What this task involves: In the copy, include no images. Reproduce the entries exactly.

(Saved data entries)

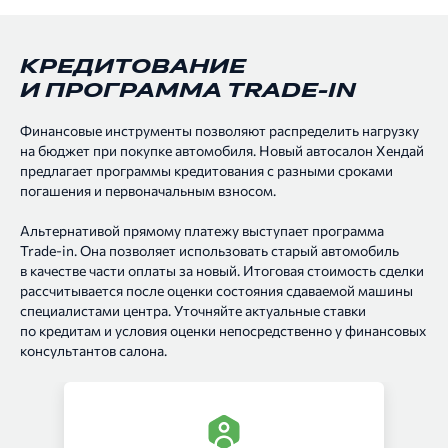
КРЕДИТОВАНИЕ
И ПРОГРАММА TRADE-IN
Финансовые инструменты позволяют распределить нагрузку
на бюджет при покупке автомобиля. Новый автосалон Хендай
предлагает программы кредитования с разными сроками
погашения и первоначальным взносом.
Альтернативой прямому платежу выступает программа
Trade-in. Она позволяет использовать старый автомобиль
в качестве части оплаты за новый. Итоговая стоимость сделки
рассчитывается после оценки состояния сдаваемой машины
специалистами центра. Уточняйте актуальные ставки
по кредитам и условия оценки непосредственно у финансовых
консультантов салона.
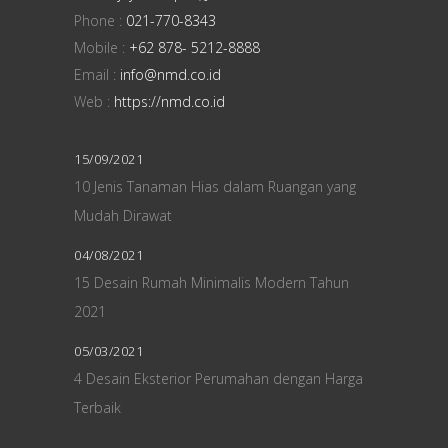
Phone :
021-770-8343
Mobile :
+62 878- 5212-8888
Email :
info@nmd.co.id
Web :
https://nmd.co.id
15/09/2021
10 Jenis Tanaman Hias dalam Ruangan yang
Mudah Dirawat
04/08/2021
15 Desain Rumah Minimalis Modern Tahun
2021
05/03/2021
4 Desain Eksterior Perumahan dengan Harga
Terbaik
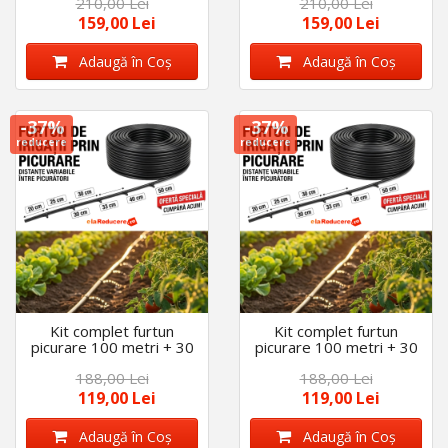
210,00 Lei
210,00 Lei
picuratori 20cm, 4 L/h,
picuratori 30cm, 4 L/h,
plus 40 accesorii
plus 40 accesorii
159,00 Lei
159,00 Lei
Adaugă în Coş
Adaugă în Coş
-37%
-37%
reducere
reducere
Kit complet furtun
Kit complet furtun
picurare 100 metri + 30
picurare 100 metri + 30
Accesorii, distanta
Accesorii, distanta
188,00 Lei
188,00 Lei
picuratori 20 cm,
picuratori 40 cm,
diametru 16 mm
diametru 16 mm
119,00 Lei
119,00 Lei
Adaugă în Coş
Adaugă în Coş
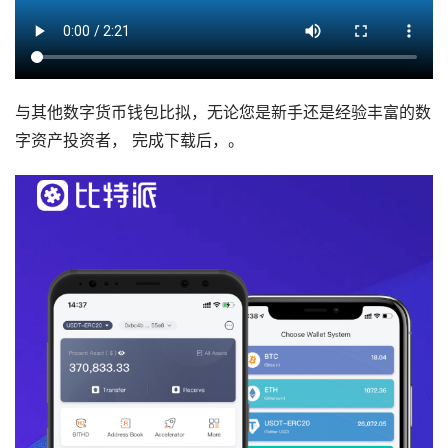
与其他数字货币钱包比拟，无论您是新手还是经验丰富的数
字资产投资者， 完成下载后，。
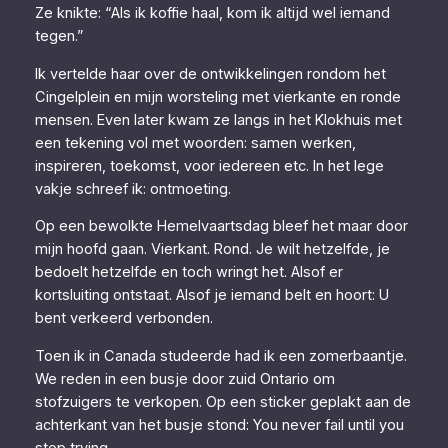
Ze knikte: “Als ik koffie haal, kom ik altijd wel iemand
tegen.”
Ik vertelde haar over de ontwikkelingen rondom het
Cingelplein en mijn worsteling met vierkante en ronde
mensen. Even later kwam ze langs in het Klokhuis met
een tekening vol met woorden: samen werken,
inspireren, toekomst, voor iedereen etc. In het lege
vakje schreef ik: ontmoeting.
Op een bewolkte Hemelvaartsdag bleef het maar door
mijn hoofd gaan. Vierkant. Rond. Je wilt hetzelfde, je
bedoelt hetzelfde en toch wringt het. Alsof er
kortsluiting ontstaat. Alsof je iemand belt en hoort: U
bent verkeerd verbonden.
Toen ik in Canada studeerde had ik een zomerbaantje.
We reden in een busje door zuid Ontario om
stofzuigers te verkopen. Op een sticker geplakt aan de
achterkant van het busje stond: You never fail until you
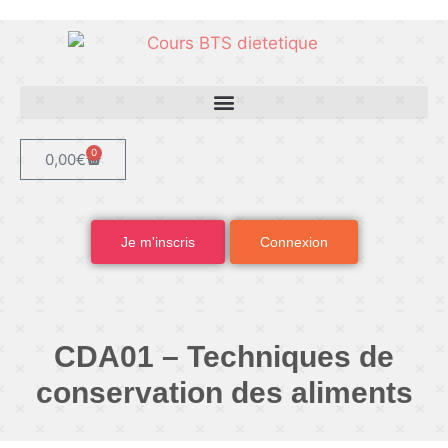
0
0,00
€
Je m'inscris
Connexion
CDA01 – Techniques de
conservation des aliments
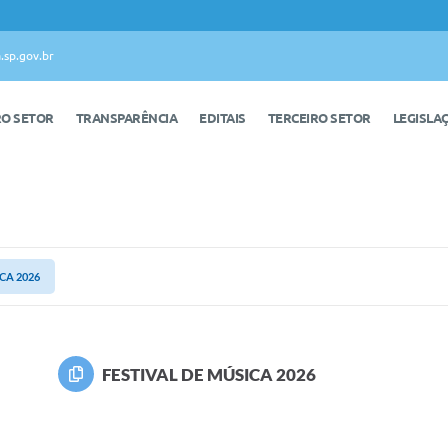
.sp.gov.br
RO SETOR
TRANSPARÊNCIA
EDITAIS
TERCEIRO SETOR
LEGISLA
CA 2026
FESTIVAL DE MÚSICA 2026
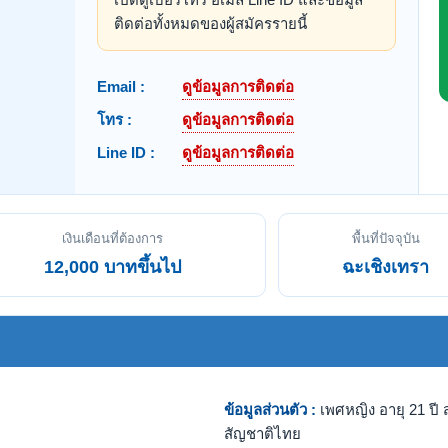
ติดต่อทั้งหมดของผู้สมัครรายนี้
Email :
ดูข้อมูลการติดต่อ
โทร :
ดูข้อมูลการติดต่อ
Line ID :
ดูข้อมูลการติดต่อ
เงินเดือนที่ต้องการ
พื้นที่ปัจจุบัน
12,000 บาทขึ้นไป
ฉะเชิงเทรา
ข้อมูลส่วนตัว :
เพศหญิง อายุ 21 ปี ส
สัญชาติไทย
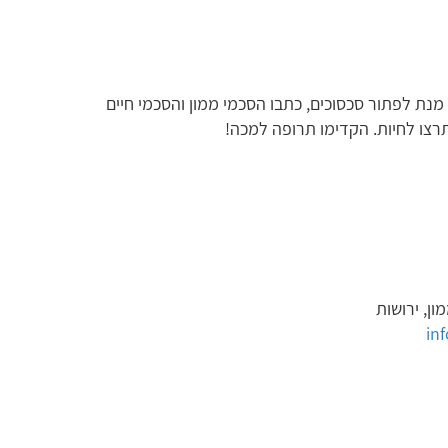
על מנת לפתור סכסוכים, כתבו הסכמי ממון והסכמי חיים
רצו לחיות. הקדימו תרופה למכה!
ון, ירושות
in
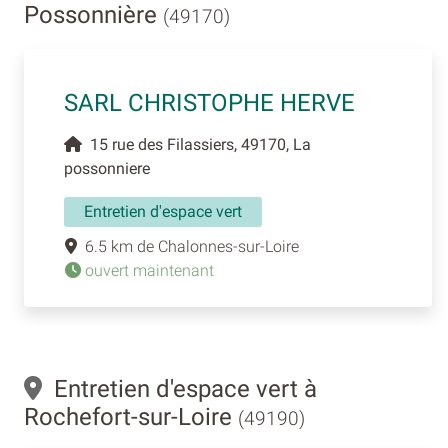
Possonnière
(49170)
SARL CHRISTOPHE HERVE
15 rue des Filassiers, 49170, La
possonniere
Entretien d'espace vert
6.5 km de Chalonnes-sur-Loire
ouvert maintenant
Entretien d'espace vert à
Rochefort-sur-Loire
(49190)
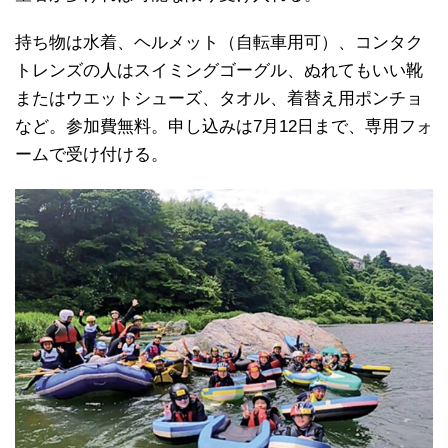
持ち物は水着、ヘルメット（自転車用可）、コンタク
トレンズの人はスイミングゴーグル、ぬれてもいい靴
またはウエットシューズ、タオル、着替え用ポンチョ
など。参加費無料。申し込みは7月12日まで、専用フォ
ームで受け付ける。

Solution to this task:
КРЕДИТОВАНИЕ
И ПРОГРАММА TRADE-IN
Финансовые инструменты позволяют распределить нагрузку
на бюджет при покупке автомобиля. Новый автосалон Хендай
предлагает программы кредитования с разными сроками
погашения и первоначальным взносом.
Альтернативой прямому платежу выступает программа
Trade-in. Она позволяет использовать старый автомобиль
в качестве части оплаты за новый. Итоговая стоимость сделки
рассчитывается после оценки состояния сдаваемой машины
специалистами центра. Уточняйте актуальные ставки
по кредитам и условия оценки непосредственно у финансовых
консультантов салона.
Phone :
021-770-8343
Mobile :
+62 878- 5212-8888
Email :
info@nmd.co.id
Web :
https://nmd.co.id
15/09/2021
10 Jenis Tanaman Hias dalam Ruangan yang
Mudah Dirawat
04/08/2021
15 Desain Rumah Minimalis Modern Tahun
2021
05/03/2021
4 Desain Eksterior Perumahan dengan Harga
Terbaik
210,00 Lei
210,00 Lei
picuratori 20cm, 4 L/h,
picuratori 30cm, 4 L/h,
plus 40 accesorii
plus 40 accesorii
159,00 Lei
159,00 Lei
Adaugă în Coş
Adaugă în Coş
-37%
-37%
reducere
reducere
Kit complet furtun
Kit complet furtun
picurare 100 metri + 30
picurare 100 metri + 30
Accesorii, distanta
Accesorii, distanta
188,00 Lei
188,00 Lei
picuratori 20 cm,
picuratori 40 cm,
diametru 16 mm
diametru 16 mm
119,00 Lei
119,00 Lei
Adaugă în Coş
Adaugă în Coş
与其他数字货币钱包比拟，无论您是新手还是经验丰富的数
字资产投资者， 完成下载后，。
Ze knikte: “Als ik koffie haal, kom ik altijd wel iemand
tegen.”
Ik vertelde haar over de ontwikkelingen rondom het
Cingelplein en mijn worsteling met vierkante en ronde
mensen. Even later kwam ze langs in het Klokhuis met
een tekening vol met woorden: samen werken,
inspireren, toekomst, voor iedereen etc. In het lege
vakje schreef ik: ontmoeting.
Op een bewolkte Hemelvaartsdag bleef het maar door
mijn hoofd gaan. Vierkant. Rond. Je wilt hetzelfde, je
bedoelt hetzelfde en toch wringt het. Alsof er
kortsluiting ontstaat. Alsof je iemand belt en hoort: U
bent verkeerd verbonden.
Toen ik in Canada studeerde had ik een zomerbaantje.
We reden in een busje door zuid Ontario om
stofzuigers te verkopen. Op een sticker geplakt aan de
achterkant van het busje stond: You never fail until you
0
0,00
€
Je m'inscris
Connexion
CDA01 – Techniques de
conservation des aliments
.sp.gov.br
RO SETOR
TRANSPARÊNCIA
EDITAIS
TERCEIRO SETOR
LEGISLA
CA 2026
FESTIVAL DE MÚSICA 2026
ติดต่อทั้งหมดของผู้สมัครรายนี้
Email :
ดูข้อมูลการติดต่อ
โทร :
ดูข้อมูลการติดต่อ
Line ID :
ดูข้อมูลการติดต่อ
เงินเดือนที่ต้องการ
พื้นที่ปัจจุบัน
12,000 บาทขึ้นไป
ฉะเชิงเทรา
ข้อมูลส่วนตัว :
เพศหญิง อายุ 21 ปี ส
สัญชาติไทย
על מנת לפתור סכסוכים, כתבו הסכמי ממון והסכמי חיים
רצו לחיות. הקדימו תרופה למכה!
ון, ירושות
in
Possonnière
(49170)
SARL CHRISTOPHE HERVE
15 rue des Filassiers, 49170, La
possonniere
Entretien d'espace vert
6.5 km de Chalonnes-sur-Loire
ouvert maintenant
Entretien d'espace vert à
Rochefort-sur-Loire
(49190)
持ち物は水着、ヘルメット（自転車用可）、コンタク
トレンズの人はスイミングゴーグル、ぬれてもいい靴
またはウエットシューズ、タオル、着替え用ポンチョ
など。参加費無料。申し込みは7月12日まで、専用フォ
ームで受け付ける。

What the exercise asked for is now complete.